» Exercise directions:
Report how many lines of the records below include the word "Figure". Give nothing but the number.

» Material for the task:
======

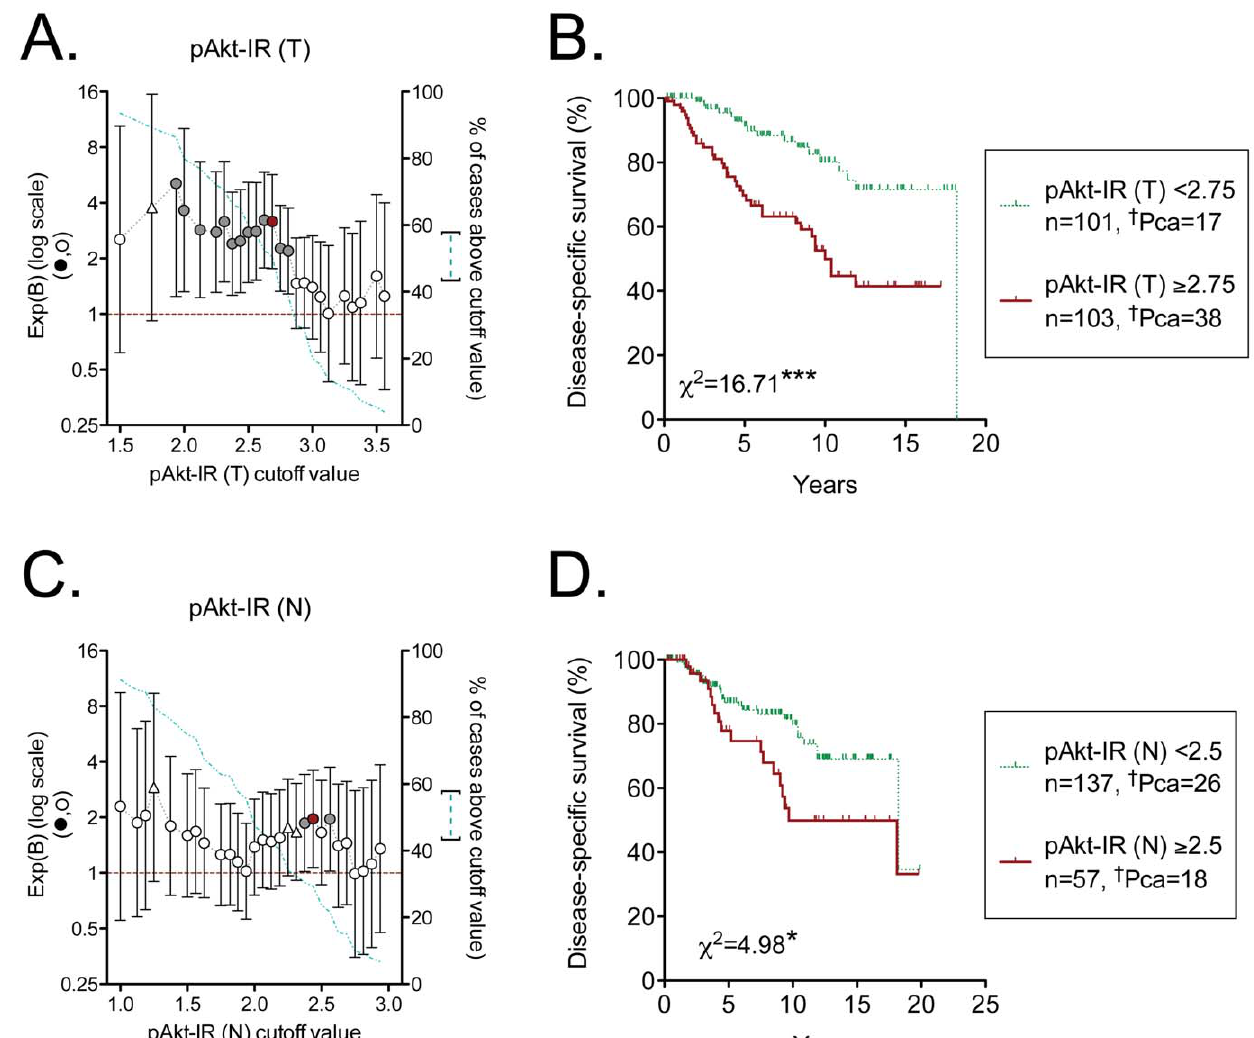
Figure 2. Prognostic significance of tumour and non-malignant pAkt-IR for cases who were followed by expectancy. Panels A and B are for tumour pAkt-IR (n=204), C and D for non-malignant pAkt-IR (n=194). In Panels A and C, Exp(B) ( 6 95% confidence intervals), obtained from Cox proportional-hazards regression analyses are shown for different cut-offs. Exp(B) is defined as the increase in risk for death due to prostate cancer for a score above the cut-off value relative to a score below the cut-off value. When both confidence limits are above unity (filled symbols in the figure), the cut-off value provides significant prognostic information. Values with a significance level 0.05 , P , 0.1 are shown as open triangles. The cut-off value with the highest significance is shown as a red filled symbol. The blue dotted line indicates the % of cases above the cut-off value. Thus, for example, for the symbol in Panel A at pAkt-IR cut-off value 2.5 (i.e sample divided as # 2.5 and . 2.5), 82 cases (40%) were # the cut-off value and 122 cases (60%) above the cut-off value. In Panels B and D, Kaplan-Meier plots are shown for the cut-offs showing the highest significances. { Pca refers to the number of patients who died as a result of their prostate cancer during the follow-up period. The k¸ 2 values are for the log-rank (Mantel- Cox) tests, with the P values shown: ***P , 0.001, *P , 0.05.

======

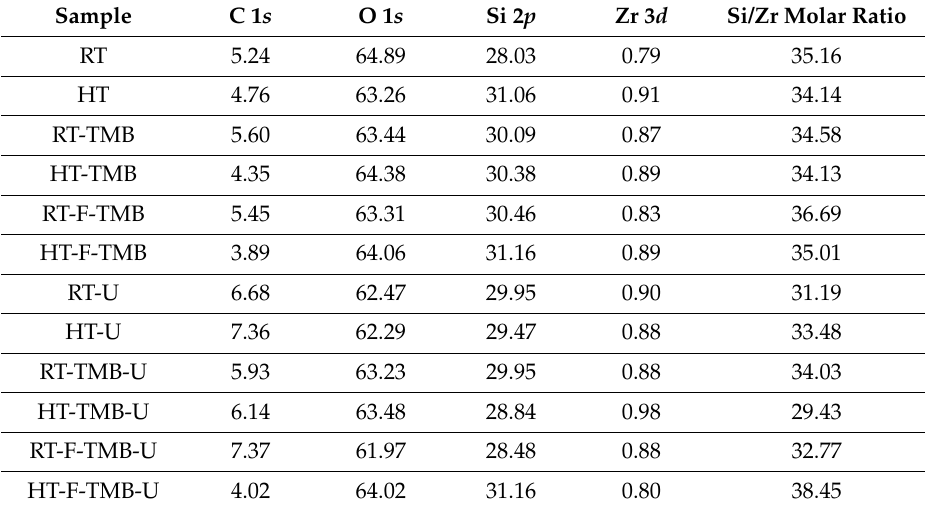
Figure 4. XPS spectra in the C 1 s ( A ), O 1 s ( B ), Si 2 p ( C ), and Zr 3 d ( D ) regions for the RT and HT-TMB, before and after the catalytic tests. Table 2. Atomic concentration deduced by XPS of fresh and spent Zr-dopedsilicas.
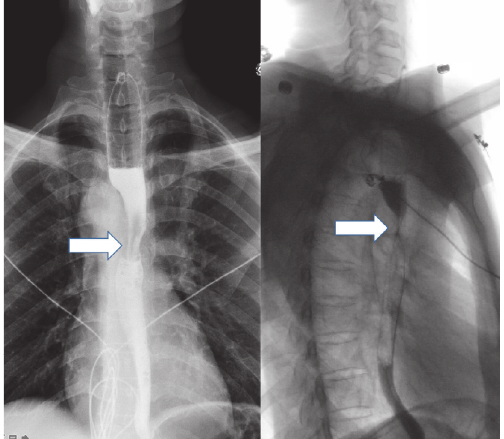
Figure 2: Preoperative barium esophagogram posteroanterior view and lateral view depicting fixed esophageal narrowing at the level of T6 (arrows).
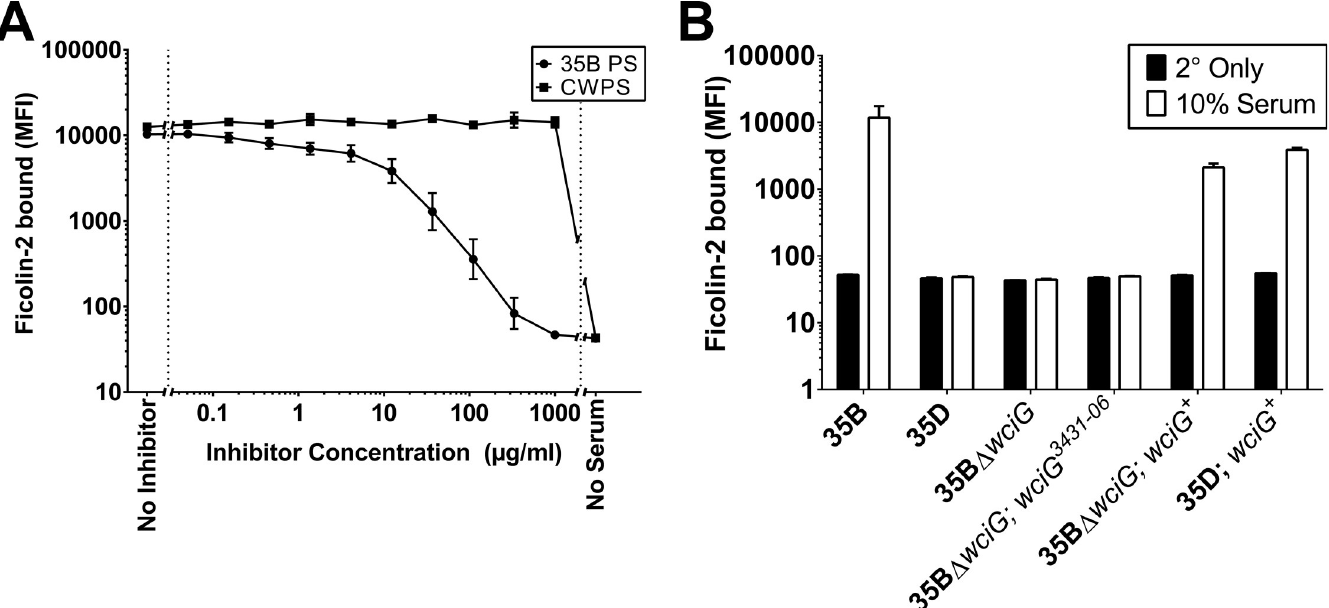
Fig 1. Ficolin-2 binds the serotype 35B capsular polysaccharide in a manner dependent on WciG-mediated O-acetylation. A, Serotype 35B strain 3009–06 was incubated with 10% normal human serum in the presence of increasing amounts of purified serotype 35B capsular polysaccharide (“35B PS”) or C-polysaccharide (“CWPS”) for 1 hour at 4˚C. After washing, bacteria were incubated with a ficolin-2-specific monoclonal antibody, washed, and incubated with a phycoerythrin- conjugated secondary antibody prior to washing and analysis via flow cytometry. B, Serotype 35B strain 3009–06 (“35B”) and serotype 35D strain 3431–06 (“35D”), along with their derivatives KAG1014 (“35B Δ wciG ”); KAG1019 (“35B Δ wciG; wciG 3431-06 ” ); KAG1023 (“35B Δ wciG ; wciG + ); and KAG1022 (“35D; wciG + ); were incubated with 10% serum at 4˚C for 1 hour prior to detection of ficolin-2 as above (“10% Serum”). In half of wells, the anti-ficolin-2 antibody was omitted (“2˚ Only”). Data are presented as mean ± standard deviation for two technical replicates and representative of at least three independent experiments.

======

» Answer section:
3